Instructions to follow: In the passage below about technology trends, copy the words from "Facebook is no" to "immersive playable environment." without any changes.

Provided passage Start Marker

Indeed, the Google backing has enabled Nest to cross the pond from the US and into the UK, launching the thermostat amid data that UK residents spend around £1,342 per year on energy, with heating accounting for more than 60 per cent of that, so it could be an opportunity for British homes and businesses to make some serious savings. Lionel Paillet, general manager for Europe, Nest, said: “Nest Learning Thermostat customers in the US experience savings of approximately 20 percent on average off their heating and cooling bill.”
Virtual Reality (VR)
Facebook is no stranger to big scale acquisitions, parting with $1bn and $19bn for social apps Instagram and WhatsApp respectively. And in March, just one month after buying the latter messaging service, the social network swooped in and bought virtual reality firm Oculus VR for $2bn. Although VR is far from mainstream, this high-profile acquisition undoubtedly gave the technology even more interest and exposure than ever before. The Oculus Rift headset provides gamers with a gaming environment that allows users to provide a more realistic and immersive playable environment.
Oculus is still operating independently though it now has more opportunity to scale with Facebook’s backing and once the primary game audience has been conquered, the firms will look to use VR to enhance communications and more. Facebook CEO Mark Zuckerberg, said: “Imagine enjoying a court side seat at a game, studying in a classroom of students and teachers all over the world or consulting with a doctor face-to-face – just by putting on goggles in your home. This is really a new communication platform. By feeling truly present, you can share unbounded spaces and experiences with the people in your life. Imagine sharing not just moments with your friends online, but entire experiences and adventures.” Imagine it replacing Skype calls for meetings too, making it look like the person you’re speaking to is in the same room.
Wearable devices haven’t always been popular, as demonstrated by the failed launch of the Microsoft and Swatch Paparazzi back in 2004. But fast-forward to 2014 and music star-cum-Intel executive Will.I.Am is on TV with Alan Carr demonstrating a smartwatch of his own design – one of which can make calls without the use of a phone. Samsung has eagerly continued to try and lead the market with the launches of the Gear Fit, Gear 2, Gear 2 Neo, and Gear S, while Apple proceeded to release its long-rumoured and much-delayed Apple Watch. With more devices on the market, it stands to reason consumers and businesses yet to adopt the technology may be inclined to make the purchase in the new year – but that’s not necessarily a good thing. In November, we reported on a study that revealed 69 per cent of UK IT managers say employees are bringing wearables into the workplace, and 91 per cent expect that trend to increase in 2015. However, the gadgets put the company at risk of data leakage and cyber attacks, with 85 per cent admitting they’re aware of the threat.

Provided passage End Marker
Record excerpts Start Marker

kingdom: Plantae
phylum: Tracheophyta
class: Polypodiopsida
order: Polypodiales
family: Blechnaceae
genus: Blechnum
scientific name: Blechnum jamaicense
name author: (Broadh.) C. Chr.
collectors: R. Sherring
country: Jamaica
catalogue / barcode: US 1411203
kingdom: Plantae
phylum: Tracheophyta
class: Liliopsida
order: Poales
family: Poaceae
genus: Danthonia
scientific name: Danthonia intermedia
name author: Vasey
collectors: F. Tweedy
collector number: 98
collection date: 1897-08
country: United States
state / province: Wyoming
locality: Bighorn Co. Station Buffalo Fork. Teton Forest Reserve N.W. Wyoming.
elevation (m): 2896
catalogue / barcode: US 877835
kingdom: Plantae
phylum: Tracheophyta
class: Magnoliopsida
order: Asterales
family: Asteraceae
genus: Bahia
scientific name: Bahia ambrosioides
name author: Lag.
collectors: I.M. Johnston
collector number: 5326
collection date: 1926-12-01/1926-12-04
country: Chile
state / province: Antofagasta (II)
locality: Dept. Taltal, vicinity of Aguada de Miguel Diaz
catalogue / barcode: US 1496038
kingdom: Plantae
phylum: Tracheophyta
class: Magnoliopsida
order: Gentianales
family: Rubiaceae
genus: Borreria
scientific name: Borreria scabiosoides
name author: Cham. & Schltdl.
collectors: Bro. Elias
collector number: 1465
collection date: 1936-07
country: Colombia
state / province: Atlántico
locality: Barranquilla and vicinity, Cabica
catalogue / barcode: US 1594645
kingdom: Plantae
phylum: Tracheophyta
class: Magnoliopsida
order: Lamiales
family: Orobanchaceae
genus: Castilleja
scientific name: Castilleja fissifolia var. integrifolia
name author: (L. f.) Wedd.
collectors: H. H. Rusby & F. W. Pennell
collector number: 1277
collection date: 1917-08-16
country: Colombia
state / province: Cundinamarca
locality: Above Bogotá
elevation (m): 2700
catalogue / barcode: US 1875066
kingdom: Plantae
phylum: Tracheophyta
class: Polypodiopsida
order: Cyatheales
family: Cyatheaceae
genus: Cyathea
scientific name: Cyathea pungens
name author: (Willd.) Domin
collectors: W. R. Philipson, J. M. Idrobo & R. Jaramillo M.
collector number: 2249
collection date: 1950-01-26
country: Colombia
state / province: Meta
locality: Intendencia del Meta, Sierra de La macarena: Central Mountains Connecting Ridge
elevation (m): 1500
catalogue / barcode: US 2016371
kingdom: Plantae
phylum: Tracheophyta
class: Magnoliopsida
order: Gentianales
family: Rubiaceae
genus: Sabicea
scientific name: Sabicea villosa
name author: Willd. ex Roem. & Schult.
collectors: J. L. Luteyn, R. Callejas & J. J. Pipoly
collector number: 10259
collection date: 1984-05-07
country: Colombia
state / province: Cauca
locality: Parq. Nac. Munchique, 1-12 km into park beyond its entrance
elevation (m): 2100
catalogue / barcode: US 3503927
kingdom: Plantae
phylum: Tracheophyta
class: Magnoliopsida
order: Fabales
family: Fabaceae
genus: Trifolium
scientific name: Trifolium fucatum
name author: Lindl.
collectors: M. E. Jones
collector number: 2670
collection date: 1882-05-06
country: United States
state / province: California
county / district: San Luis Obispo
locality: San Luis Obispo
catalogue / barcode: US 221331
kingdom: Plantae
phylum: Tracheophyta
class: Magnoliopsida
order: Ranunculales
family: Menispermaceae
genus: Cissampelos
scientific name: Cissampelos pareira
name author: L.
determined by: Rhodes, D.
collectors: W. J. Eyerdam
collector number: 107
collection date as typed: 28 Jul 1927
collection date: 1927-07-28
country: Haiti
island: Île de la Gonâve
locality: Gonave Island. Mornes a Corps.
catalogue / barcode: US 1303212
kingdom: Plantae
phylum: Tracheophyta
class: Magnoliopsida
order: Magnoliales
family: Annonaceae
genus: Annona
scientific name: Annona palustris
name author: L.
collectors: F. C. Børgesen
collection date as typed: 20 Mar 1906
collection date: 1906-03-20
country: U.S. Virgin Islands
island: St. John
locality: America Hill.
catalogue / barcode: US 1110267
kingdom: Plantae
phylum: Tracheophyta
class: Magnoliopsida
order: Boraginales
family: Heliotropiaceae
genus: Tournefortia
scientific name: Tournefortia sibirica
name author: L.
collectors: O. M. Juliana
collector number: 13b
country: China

Record excerpts End Marker

Answer box:
Facebook is no stranger to big scale acquisitions, parting with $1bn and $19bn for social apps Instagram and WhatsApp respectively. And in March, just one month after buying the latter messaging service, the social network swooped in and bought virtual reality firm Oculus VR for $2bn. Although VR is far from mainstream, this high-profile acquisition undoubtedly gave the technology even more interest and exposure than ever before. The Oculus Rift headset provides gamers with a gaming environment that allows users to provide a more realistic and immersive playable environment.